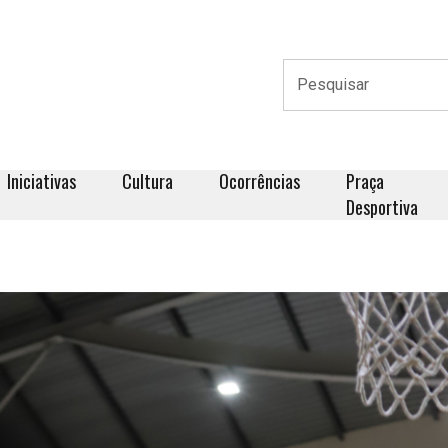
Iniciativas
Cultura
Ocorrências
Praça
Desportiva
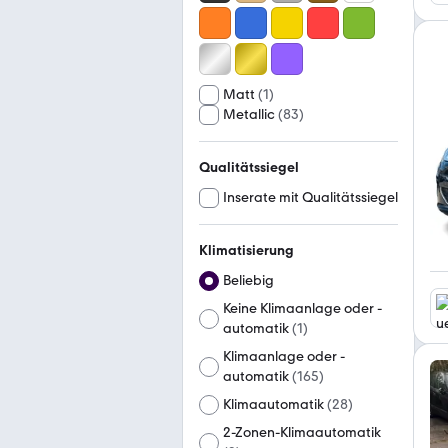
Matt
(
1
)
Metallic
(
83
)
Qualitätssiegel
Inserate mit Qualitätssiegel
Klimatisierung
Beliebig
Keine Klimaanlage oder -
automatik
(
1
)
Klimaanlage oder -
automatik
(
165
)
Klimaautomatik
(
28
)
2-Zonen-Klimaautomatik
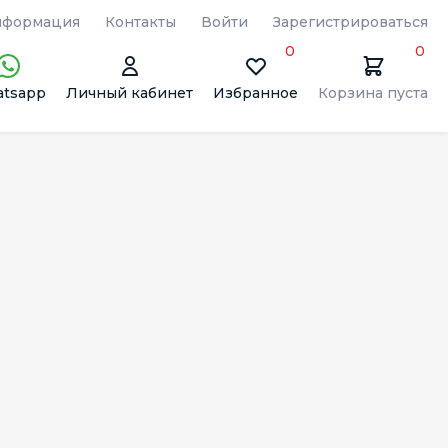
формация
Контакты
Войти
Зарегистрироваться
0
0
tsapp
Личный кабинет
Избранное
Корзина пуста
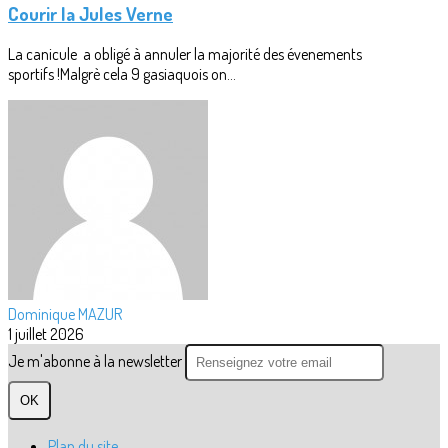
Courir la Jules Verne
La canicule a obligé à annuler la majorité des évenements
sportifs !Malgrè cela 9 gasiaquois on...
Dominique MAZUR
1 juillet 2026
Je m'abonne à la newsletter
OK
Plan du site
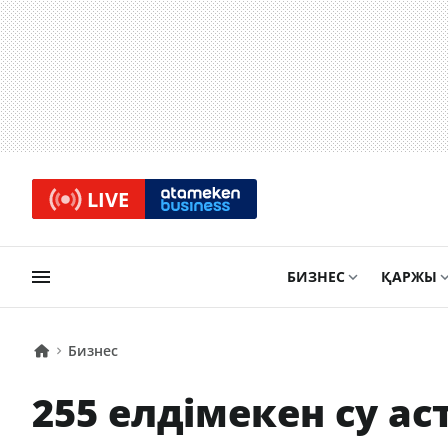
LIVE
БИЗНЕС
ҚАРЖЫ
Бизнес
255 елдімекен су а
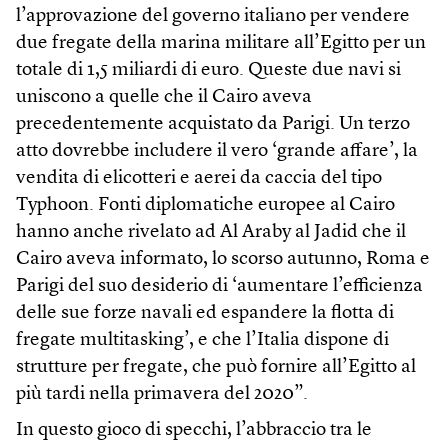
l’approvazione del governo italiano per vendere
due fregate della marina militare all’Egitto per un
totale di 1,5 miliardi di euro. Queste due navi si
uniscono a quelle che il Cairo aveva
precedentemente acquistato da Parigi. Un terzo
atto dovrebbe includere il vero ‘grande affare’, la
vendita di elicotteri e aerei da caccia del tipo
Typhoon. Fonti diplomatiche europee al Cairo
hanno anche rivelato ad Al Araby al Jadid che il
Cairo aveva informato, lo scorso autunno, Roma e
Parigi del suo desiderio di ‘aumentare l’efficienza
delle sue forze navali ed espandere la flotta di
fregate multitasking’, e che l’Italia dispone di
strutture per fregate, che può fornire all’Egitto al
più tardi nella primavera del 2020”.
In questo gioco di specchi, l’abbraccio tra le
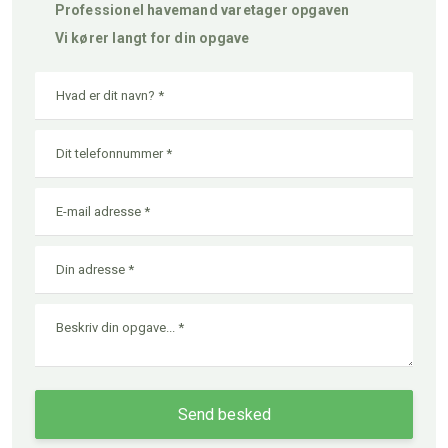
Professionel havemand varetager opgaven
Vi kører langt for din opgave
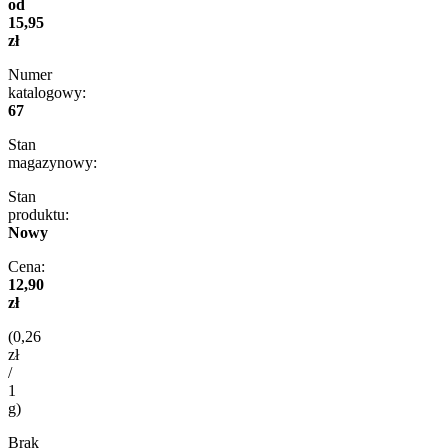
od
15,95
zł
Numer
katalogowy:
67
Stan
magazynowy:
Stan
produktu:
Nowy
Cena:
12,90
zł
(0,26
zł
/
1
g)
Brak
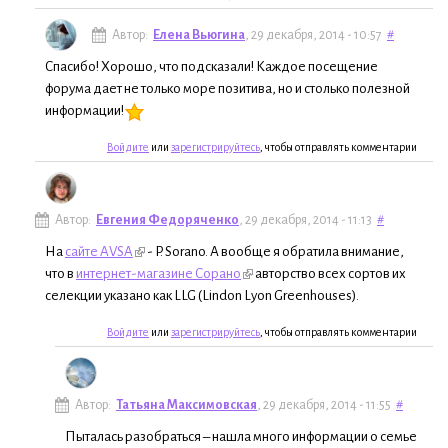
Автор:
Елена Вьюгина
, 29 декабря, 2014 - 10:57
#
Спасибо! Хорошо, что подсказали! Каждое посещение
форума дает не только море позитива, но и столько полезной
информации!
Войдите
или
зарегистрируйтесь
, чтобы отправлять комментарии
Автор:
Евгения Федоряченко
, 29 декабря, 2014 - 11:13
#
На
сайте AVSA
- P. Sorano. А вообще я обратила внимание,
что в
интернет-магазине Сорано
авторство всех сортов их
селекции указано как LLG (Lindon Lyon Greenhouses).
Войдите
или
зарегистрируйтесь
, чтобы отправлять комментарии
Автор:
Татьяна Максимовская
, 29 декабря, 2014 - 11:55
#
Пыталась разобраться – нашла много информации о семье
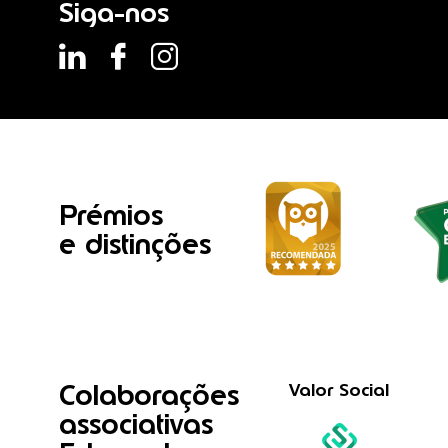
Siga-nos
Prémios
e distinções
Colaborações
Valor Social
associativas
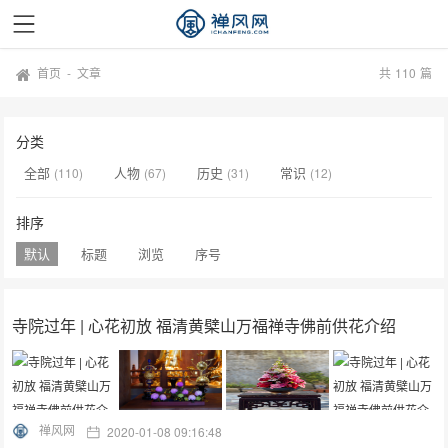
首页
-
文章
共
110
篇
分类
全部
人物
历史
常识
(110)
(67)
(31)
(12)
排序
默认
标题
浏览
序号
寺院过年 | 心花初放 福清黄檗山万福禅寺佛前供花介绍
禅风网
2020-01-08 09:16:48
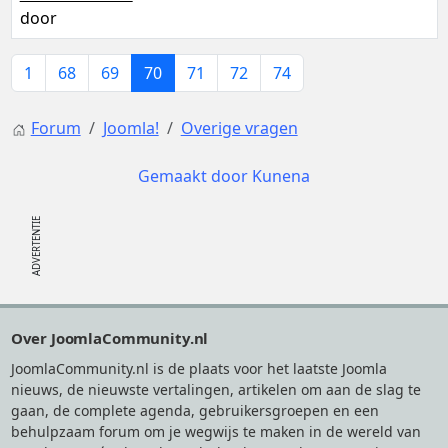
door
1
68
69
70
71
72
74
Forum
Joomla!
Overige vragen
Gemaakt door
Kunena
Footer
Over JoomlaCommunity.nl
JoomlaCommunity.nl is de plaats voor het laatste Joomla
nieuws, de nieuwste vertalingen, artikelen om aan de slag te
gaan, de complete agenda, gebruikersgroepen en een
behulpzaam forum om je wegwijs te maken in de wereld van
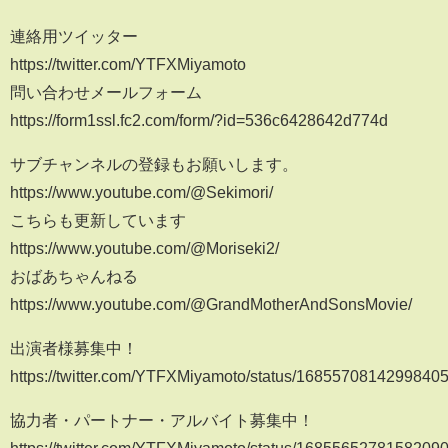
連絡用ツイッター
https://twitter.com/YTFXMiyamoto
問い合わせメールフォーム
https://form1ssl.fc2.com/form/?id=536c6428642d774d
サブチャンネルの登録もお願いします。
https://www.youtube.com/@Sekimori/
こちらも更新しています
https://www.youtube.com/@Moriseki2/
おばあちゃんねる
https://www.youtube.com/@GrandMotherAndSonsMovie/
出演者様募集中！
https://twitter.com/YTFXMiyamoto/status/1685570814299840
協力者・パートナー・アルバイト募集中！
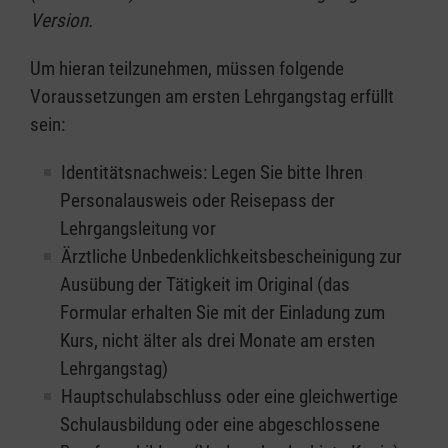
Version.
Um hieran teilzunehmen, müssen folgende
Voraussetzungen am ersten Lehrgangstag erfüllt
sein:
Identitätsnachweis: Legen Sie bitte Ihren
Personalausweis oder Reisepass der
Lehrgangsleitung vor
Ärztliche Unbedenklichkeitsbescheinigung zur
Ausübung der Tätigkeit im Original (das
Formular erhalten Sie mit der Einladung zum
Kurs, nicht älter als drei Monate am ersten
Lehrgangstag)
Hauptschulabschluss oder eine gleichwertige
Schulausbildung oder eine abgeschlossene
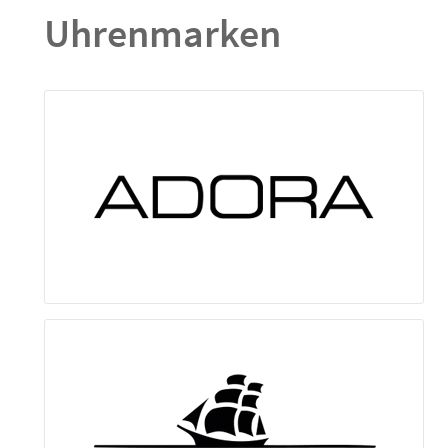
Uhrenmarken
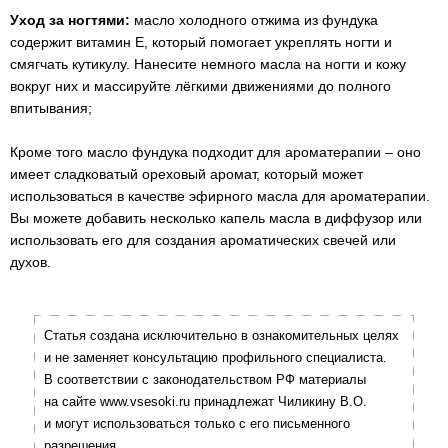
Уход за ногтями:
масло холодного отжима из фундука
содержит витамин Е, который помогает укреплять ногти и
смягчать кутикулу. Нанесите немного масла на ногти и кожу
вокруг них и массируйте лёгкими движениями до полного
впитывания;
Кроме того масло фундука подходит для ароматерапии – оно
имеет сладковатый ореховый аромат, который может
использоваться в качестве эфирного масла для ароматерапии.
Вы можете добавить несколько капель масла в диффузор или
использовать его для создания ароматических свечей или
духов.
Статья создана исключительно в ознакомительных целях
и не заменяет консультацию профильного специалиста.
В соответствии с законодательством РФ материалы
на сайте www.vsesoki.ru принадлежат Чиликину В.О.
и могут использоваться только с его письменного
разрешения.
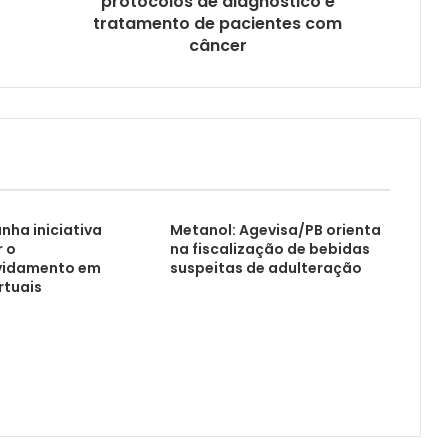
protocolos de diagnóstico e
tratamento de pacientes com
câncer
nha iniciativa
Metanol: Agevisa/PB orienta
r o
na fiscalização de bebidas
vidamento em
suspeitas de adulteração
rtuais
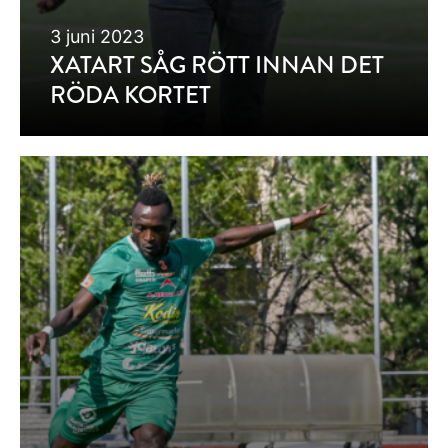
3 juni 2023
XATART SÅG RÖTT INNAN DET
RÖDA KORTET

• Instruction
The response must consist of the entries above exactly as they stand, minus any pictures.

• Output of the task
Iniciativas
Cultura
Ocorrências
Praça
Desportiva
Matt
(
1
)
Metallic
(
83
)
Qualitätssiegel
Inserate mit Qualitätssiegel
Klimatisierung
Beliebig
Keine Klimaanlage oder -
automatik
(
1
)
Klimaanlage oder -
automatik
(
165
)
Klimaautomatik
(
28
)
2-Zonen-Klimaautomatik
формация
Контакты
Войти
Зарегистрироваться
0
0
tsapp
Личный кабинет
Избранное
Корзина пуста
Courir la Jules Verne
La canicule a obligé à annuler la majorité des évenements
sportifs !Malgrè cela 9 gasiaquois on...
Dominique MAZUR
1 juillet 2026
Je m'abonne à la newsletter
OK
Plan du site
LIVE
БИЗНЕС
ҚАРЖЫ
Бизнес
255 елдімекен су а
l’approvazione del governo italiano per vendere
due fregate della marina militare all’Egitto per un
totale di 1,5 miliardi di euro. Queste due navi si
uniscono a quelle che il Cairo aveva
precedentemente acquistato da Parigi. Un terzo
atto dovrebbe includere il vero ‘grande affare’, la
vendita di elicotteri e aerei da caccia del tipo
Typhoon. Fonti diplomatiche europee al Cairo
hanno anche rivelato ad Al Araby al Jadid che il
Cairo aveva informato, lo scorso autunno, Roma e
Parigi del suo desiderio di ‘aumentare l’efficienza
delle sue forze navali ed espandere la flotta di
fregate multitasking’, e che l’Italia dispone di
strutture per fregate, che può fornire all’Egitto al
più tardi nella primavera del 2020”.
In questo gioco di specchi, l’abbraccio tra le
Professionel havemand varetager opgaven
Vi kører langt for din opgave
od
15,95
zł
Numer
katalogowy:
67
Stan
magazynowy:
Stan
produktu:
Nowy
Cena:
12,90
zł
(0,26
zł
/
1
g)
Brak
Автор:
Елена Вьюгина
, 29 декабря, 2014 - 10:57
#
Спасибо! Хорошо, что подсказали! Каждое посещение
форума дает не только море позитива, но и столько полезной
информации!
Войдите
или
зарегистрируйтесь
, чтобы отправлять комментарии
Автор:
Евгения Федоряченко
, 29 декабря, 2014 - 11:13
#
На
сайте AVSA
- P. Sorano. А вообще я обратила внимание,
что в
интернет-магазине Сорано
авторство всех сортов их
селекции указано как LLG (Lindon Lyon Greenhouses).
Войдите
или
зарегистрируйтесь
, чтобы отправлять комментарии
Автор:
Татьяна Максимовская
, 29 декабря, 2014 - 11:55
#
Пыталась разобраться – нашла много информации о семье
Siga-nos
Prémios
e distinções
Colaborações
Valor Social
associativas
首页
-
文章
共
110
篇
分类
全部
人物
历史
常识
(110)
(67)
(31)
(12)
排序
默认
标题
浏览
序号
寺院过年 | 心花初放 福清黄檗山万福禅寺佛前供花介绍
禅风网
2020-01-08 09:16:48
door
1
68
69
70
71
72
74
Forum
Joomla!
Overige vragen
Gemaakt door
Kunena
Footer
Over JoomlaCommunity.nl
JoomlaCommunity.nl is de plaats voor het laatste Joomla
nieuws, de nieuwste vertalingen, artikelen om aan de slag te
gaan, de complete agenda, gebruikersgroepen en een
behulpzaam forum om je wegwijs te maken in de wereld van
連絡用ツイッター
https://twitter.com/YTFXMiyamoto
問い合わせメールフォーム
https://form1ssl.fc2.com/form/?id=536c6428642d774d
サブチャンネルの登録もお願いします。
https://www.youtube.com/@Sekimori/
こちらも更新しています
https://www.youtube.com/@Moriseki2/
おばあちゃんねる
https://www.youtube.com/@GrandMotherAndSonsMovie/
出演者様募集中！
https://twitter.com/YTFXMiyamoto/status/1685570814299840
協力者・パートナー・アルバイト募集中！
Version.
Um hieran teilzunehmen, müssen folgende
Voraussetzungen am ersten Lehrgangstag erfüllt
sein:
Identitätsnachweis: Legen Sie bitte Ihren
Personalausweis oder Reisepass der
Lehrgangsleitung vor
Ärztliche Unbedenklichkeitsbescheinigung zur
Ausübung der Tätigkeit im Original (das
Formular erhalten Sie mit der Einladung zum
Kurs, nicht älter als drei Monate am ersten
Lehrgangstag)
Hauptschulabschluss oder eine gleichwertige
Schulausbildung oder eine abgeschlossene
Uhrenmarken
Уход за ногтями:
масло холодного отжима из фундука
содержит витамин Е, который помогает укреплять ногти и
смягчать кутикулу. Нанесите немного масла на ногти и кожу
вокруг них и массируйте лёгкими движениями до полного
впитывания;
Кроме того масло фундука подходит для ароматерапии – оно
имеет сладковатый ореховый аромат, который может
использоваться в качестве эфирного масла для ароматерапии.
Вы можете добавить несколько капель масла в диффузор или
использовать его для создания ароматических свечей или
духов.
Статья создана исключительно в ознакомительных целях
и не заменяет консультацию профильного специалиста.
В соответствии с законодательством РФ материалы
на сайте www.vsesoki.ru принадлежат Чиликину В.О.
и могут использоваться только с его письменного
разрешения.
protocolos de diagnóstico e
tratamento de pacientes com
câncer
nha iniciativa
Metanol: Agevisa/PB orienta
r o
na fiscalização de bebidas
vidamento em
suspeitas de adulteração
rtuais
3 juni 2023
XATART SÅG RÖTT INNAN DET
RÖDA KORTET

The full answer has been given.